§ EXERCISE
The word "round" may appear in some lines of the data; copy every such line.

___ SUPPLIED DATA

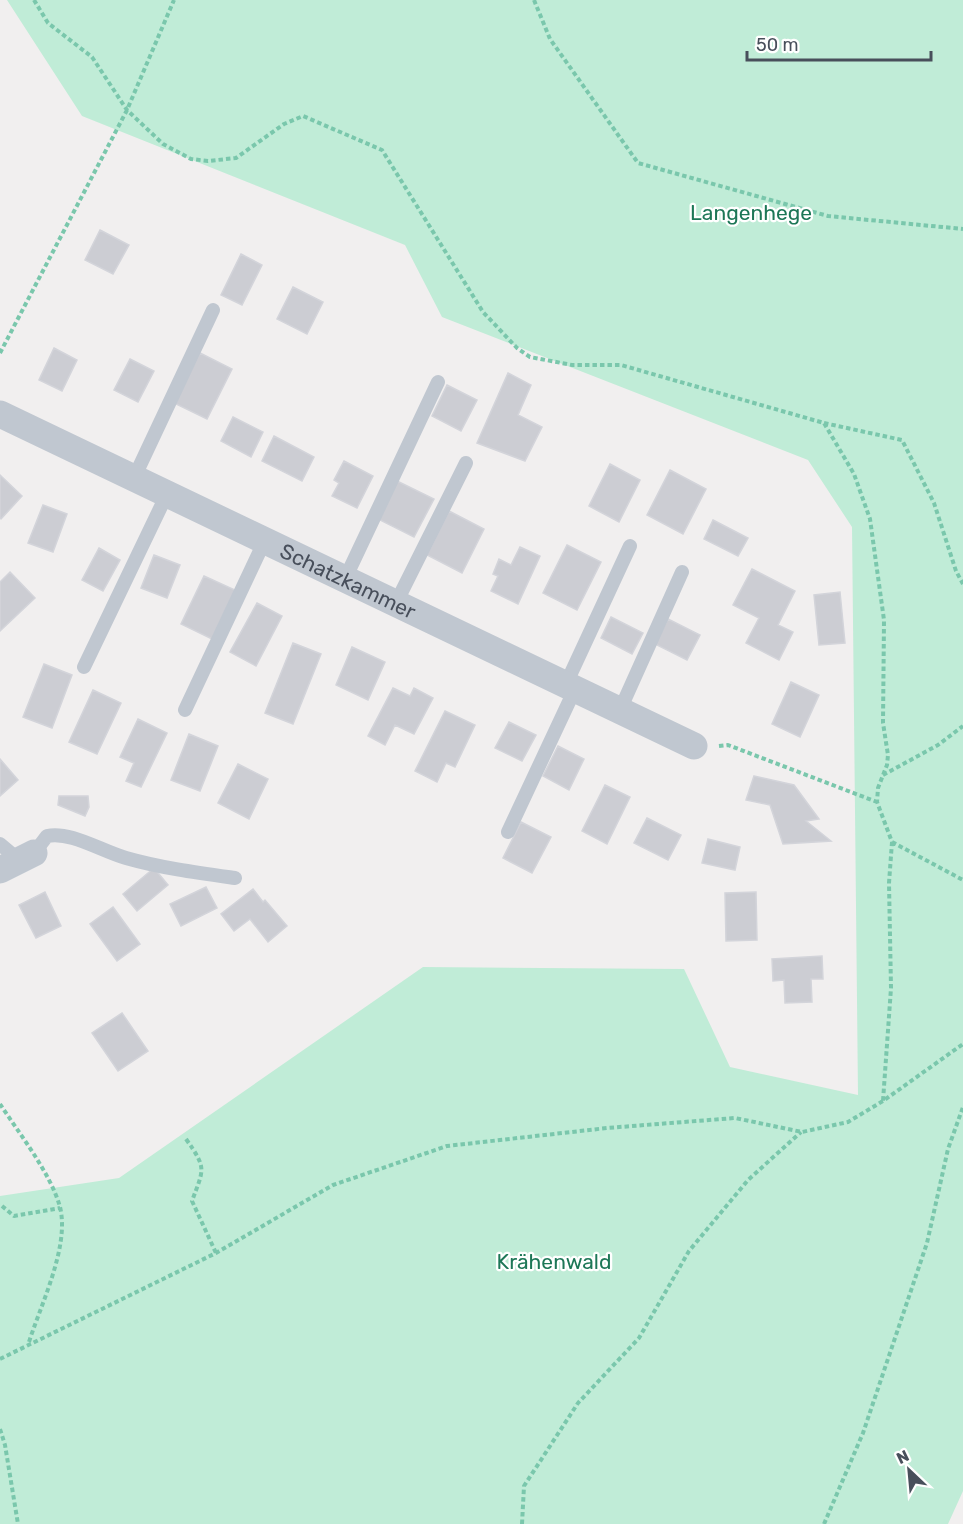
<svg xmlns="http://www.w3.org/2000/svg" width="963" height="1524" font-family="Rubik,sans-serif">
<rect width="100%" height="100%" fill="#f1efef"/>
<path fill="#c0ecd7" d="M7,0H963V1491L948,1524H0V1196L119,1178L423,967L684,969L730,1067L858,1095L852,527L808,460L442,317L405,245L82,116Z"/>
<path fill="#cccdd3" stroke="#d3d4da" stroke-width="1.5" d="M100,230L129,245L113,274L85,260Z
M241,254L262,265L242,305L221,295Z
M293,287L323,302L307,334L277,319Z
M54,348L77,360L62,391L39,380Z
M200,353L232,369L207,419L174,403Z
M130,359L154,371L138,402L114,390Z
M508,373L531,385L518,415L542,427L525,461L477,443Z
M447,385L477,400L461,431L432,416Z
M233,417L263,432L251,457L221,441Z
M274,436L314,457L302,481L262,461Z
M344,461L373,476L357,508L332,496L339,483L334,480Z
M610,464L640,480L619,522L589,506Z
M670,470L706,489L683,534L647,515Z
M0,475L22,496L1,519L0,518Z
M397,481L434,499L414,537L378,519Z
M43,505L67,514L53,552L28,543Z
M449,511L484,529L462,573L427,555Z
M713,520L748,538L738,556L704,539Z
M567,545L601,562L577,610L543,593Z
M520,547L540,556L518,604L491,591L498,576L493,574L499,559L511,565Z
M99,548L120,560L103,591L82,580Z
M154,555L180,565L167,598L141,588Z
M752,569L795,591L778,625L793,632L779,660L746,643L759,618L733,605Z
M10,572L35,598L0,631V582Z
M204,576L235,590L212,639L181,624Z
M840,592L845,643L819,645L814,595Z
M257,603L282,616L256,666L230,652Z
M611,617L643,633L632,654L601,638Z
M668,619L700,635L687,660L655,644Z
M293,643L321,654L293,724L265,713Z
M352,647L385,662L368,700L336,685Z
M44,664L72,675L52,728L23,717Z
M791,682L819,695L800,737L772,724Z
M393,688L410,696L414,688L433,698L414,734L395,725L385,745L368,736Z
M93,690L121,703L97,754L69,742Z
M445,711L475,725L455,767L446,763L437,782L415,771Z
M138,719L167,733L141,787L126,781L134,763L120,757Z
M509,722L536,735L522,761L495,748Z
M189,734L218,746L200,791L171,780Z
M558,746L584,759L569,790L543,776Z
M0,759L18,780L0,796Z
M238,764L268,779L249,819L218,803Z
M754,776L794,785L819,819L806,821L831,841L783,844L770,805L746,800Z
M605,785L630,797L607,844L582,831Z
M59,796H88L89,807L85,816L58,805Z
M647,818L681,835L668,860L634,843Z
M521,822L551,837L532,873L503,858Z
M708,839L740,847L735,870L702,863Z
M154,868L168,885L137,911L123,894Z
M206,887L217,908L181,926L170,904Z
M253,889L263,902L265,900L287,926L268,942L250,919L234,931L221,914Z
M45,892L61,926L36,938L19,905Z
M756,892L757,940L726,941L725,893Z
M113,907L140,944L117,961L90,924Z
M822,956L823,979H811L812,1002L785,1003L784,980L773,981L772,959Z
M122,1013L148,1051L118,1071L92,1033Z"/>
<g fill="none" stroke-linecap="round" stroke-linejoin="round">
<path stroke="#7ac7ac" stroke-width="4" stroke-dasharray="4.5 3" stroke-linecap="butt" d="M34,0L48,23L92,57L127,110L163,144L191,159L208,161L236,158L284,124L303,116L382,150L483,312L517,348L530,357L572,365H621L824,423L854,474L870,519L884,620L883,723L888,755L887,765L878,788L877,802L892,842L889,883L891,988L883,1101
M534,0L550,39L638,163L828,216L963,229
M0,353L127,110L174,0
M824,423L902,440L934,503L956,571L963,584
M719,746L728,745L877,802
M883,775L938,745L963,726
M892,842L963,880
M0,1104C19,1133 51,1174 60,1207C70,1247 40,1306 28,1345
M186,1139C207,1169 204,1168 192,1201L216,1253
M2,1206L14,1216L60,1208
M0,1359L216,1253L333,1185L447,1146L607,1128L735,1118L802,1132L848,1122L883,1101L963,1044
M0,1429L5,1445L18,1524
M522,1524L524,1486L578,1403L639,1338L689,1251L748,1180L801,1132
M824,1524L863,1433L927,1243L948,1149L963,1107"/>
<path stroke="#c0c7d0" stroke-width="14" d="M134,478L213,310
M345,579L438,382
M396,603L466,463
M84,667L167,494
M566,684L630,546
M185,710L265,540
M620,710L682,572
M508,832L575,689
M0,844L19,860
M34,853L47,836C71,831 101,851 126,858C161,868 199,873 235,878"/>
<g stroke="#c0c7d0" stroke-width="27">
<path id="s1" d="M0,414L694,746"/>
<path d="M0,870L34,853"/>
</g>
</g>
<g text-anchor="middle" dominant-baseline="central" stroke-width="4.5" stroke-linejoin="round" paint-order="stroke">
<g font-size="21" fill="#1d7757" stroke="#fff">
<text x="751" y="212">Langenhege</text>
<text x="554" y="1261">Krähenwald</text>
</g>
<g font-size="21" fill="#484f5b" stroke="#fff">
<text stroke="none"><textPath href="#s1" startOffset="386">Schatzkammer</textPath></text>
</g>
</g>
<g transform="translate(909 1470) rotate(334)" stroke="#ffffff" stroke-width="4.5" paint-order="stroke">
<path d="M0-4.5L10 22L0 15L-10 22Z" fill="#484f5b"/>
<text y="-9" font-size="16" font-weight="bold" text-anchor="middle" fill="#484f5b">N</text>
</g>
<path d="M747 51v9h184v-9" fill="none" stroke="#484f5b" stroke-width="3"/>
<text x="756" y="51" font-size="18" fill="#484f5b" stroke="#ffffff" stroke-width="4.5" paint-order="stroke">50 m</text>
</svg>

______

§ WRITTEN ANSWER
<g fill="none" stroke-linecap="round" stroke-linejoin="round">
<g text-anchor="middle" dominant-baseline="central" stroke-width="4.5" stroke-linejoin="round" paint-order="stroke">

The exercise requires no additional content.